[Raw data]
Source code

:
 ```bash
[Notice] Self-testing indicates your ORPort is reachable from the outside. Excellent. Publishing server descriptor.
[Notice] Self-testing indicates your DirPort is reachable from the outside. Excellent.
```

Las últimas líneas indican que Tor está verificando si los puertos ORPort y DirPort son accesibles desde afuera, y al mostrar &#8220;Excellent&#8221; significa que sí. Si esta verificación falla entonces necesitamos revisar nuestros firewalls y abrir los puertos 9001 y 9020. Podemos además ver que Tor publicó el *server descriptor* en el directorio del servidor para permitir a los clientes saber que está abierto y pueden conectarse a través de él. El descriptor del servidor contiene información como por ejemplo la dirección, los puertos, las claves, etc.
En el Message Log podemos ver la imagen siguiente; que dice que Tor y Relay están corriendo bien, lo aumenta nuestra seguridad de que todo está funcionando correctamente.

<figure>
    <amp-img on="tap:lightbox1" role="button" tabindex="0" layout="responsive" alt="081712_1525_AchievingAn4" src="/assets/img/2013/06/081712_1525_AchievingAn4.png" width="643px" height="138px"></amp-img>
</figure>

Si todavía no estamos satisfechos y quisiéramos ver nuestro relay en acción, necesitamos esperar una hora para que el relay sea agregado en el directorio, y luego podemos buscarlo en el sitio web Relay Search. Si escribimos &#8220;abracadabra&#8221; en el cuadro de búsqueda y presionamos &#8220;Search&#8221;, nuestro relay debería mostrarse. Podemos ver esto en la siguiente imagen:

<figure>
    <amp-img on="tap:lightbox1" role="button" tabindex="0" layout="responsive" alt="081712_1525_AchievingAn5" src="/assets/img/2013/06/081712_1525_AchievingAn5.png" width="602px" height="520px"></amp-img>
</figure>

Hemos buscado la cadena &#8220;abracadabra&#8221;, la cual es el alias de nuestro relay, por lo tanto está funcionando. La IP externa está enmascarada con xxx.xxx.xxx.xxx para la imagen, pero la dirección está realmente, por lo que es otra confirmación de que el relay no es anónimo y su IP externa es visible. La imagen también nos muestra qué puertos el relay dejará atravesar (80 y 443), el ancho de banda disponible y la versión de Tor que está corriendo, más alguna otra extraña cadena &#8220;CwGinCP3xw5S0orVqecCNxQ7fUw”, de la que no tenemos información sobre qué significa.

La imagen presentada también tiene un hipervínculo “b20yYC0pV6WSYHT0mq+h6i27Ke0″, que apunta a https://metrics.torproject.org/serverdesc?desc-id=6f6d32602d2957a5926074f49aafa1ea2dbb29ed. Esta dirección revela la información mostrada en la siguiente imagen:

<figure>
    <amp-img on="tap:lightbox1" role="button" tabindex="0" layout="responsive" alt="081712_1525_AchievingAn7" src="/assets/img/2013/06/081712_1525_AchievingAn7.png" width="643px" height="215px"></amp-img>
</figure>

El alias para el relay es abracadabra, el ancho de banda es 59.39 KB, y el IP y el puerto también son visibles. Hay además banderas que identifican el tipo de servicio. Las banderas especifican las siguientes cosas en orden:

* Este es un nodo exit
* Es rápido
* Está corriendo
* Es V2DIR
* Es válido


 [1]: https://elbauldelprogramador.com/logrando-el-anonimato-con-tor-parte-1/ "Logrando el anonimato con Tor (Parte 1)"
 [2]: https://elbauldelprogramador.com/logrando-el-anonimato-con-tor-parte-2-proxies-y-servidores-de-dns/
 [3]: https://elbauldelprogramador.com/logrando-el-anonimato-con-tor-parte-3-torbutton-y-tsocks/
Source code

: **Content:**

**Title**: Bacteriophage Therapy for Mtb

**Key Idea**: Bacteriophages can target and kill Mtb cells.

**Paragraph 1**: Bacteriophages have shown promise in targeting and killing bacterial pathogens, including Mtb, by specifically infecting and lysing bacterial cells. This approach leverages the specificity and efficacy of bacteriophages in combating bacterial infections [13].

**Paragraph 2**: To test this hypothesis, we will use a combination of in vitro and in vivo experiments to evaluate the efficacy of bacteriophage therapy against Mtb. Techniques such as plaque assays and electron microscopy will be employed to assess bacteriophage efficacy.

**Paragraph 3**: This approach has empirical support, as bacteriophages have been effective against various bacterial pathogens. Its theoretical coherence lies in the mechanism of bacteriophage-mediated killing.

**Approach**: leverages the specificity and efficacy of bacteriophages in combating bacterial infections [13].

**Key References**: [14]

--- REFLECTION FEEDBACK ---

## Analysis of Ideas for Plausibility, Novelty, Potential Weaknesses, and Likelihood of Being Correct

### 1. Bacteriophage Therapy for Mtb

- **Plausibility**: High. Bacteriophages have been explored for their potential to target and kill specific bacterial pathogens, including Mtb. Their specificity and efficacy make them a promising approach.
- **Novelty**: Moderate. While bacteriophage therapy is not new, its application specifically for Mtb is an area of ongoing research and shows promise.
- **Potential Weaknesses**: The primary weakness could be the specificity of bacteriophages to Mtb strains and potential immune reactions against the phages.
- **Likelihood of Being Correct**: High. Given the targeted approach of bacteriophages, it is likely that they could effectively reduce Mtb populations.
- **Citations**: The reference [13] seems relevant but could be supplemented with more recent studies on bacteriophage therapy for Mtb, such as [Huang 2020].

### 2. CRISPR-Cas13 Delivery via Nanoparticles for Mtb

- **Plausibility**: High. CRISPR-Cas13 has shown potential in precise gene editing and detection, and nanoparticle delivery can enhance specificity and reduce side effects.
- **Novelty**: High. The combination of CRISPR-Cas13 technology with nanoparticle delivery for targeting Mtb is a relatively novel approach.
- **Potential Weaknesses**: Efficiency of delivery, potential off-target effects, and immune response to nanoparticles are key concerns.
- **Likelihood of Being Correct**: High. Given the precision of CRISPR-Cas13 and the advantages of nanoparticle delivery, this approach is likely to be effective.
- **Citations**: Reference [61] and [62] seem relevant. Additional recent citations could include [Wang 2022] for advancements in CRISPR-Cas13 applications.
[/Raw data]
__Activity__
Transcribe each line of the listing above precisely as it appears.

__Written solution__
Source code

:
 ```bash
[Notice] Self-testing indicates your ORPort is reachable from the outside. Excellent. Publishing server descriptor.
[Notice] Self-testing indicates your DirPort is reachable from the outside. Excellent.
```

Las últimas líneas indican que Tor está verificando si los puertos ORPort y DirPort son accesibles desde afuera, y al mostrar &#8220;Excellent&#8221; significa que sí. Si esta verificación falla entonces necesitamos revisar nuestros firewalls y abrir los puertos 9001 y 9020. Podemos además ver que Tor publicó el *server descriptor* en el directorio del servidor para permitir a los clientes saber que está abierto y pueden conectarse a través de él. El descriptor del servidor contiene información como por ejemplo la dirección, los puertos, las claves, etc.
En el Message Log podemos ver la imagen siguiente; que dice que Tor y Relay están corriendo bien, lo aumenta nuestra seguridad de que todo está funcionando correctamente.

<figure>
    <amp-img on="tap:lightbox1" role="button" tabindex="0" layout="responsive" alt="081712_1525_AchievingAn4" src="/assets/img/2013/06/081712_1525_AchievingAn4.png" width="643px" height="138px"></amp-img>
</figure>

Si todavía no estamos satisfechos y quisiéramos ver nuestro relay en acción, necesitamos esperar una hora para que el relay sea agregado en el directorio, y luego podemos buscarlo en el sitio web Relay Search. Si escribimos &#8220;abracadabra&#8221; en el cuadro de búsqueda y presionamos &#8220;Search&#8221;, nuestro relay debería mostrarse. Podemos ver esto en la siguiente imagen:

<figure>
    <amp-img on="tap:lightbox1" role="button" tabindex="0" layout="responsive" alt="081712_1525_AchievingAn5" src="/assets/img/2013/06/081712_1525_AchievingAn5.png" width="602px" height="520px"></amp-img>
</figure>

Hemos buscado la cadena &#8220;abracadabra&#8221;, la cual es el alias de nuestro relay, por lo tanto está funcionando. La IP externa está enmascarada con xxx.xxx.xxx.xxx para la imagen, pero la dirección está realmente, por lo que es otra confirmación de que el relay no es anónimo y su IP externa es visible. La imagen también nos muestra qué puertos el relay dejará atravesar (80 y 443), el ancho de banda disponible y la versión de Tor que está corriendo, más alguna otra extraña cadena &#8220;CwGinCP3xw5S0orVqecCNxQ7fUw”, de la que no tenemos información sobre qué significa.

La imagen presentada también tiene un hipervínculo “b20yYC0pV6WSYHT0mq+h6i27Ke0″, que apunta a https://metrics.torproject.org/serverdesc?desc-id=6f6d32602d2957a5926074f49aafa1ea2dbb29ed. Esta dirección revela la información mostrada en la siguiente imagen:

<figure>
    <amp-img on="tap:lightbox1" role="button" tabindex="0" layout="responsive" alt="081712_1525_AchievingAn7" src="/assets/img/2013/06/081712_1525_AchievingAn7.png" width="643px" height="215px"></amp-img>
</figure>

El alias para el relay es abracadabra, el ancho de banda es 59.39 KB, y el IP y el puerto también son visibles. Hay además banderas que identifican el tipo de servicio. Las banderas especifican las siguientes cosas en orden:

* Este es un nodo exit
* Es rápido
* Está corriendo
* Es V2DIR
* Es válido


 [1]: https://elbauldelprogramador.com/logrando-el-anonimato-con-tor-parte-1/ "Logrando el anonimato con Tor (Parte 1)"
 [2]: https://elbauldelprogramador.com/logrando-el-anonimato-con-tor-parte-2-proxies-y-servidores-de-dns/
 [3]: https://elbauldelprogramador.com/logrando-el-anonimato-con-tor-parte-3-torbutton-y-tsocks/
Source code

: **Content:**

**Title**: Bacteriophage Therapy for Mtb

**Key Idea**: Bacteriophages can target and kill Mtb cells.

**Paragraph 1**: Bacteriophages have shown promise in targeting and killing bacterial pathogens, including Mtb, by specifically infecting and lysing bacterial cells. This approach leverages the specificity and efficacy of bacteriophages in combating bacterial infections [13].

**Paragraph 2**: To test this hypothesis, we will use a combination of in vitro and in vivo experiments to evaluate the efficacy of bacteriophage therapy against Mtb. Techniques such as plaque assays and electron microscopy will be employed to assess bacteriophage efficacy.

**Paragraph 3**: This approach has empirical support, as bacteriophages have been effective against various bacterial pathogens. Its theoretical coherence lies in the mechanism of bacteriophage-mediated killing.

**Approach**: leverages the specificity and efficacy of bacteriophages in combating bacterial infections [13].

**Key References**: [14]

--- REFLECTION FEEDBACK ---

## Analysis of Ideas for Plausibility, Novelty, Potential Weaknesses, and Likelihood of Being Correct

### 1. Bacteriophage Therapy for Mtb

- **Plausibility**: High. Bacteriophages have been explored for their potential to target and kill specific bacterial pathogens, including Mtb. Their specificity and efficacy make them a promising approach.
- **Novelty**: Moderate. While bacteriophage therapy is not new, its application specifically for Mtb is an area of ongoing research and shows promise.
- **Potential Weaknesses**: The primary weakness could be the specificity of bacteriophages to Mtb strains and potential immune reactions against the phages.
- **Likelihood of Being Correct**: High. Given the targeted approach of bacteriophages, it is likely that they could effectively reduce Mtb populations.
- **Citations**: The reference [13] seems relevant but could be supplemented with more recent studies on bacteriophage therapy for Mtb, such as [Huang 2020].

### 2. CRISPR-Cas13 Delivery via Nanoparticles for Mtb

- **Plausibility**: High. CRISPR-Cas13 has shown potential in precise gene editing and detection, and nanoparticle delivery can enhance specificity and reduce side effects.
- **Novelty**: High. The combination of CRISPR-Cas13 technology with nanoparticle delivery for targeting Mtb is a relatively novel approach.
- **Potential Weaknesses**: Efficiency of delivery, potential off-target effects, and immune response to nanoparticles are key concerns.
- **Likelihood of Being Correct**: High. Given the precision of CRISPR-Cas13 and the advantages of nanoparticle delivery, this approach is likely to be effective.
- **Citations**: Reference [61] and [62] seem relevant. Additional recent citations could include [Wang 2022] for advancements in CRISPR-Cas13 applications.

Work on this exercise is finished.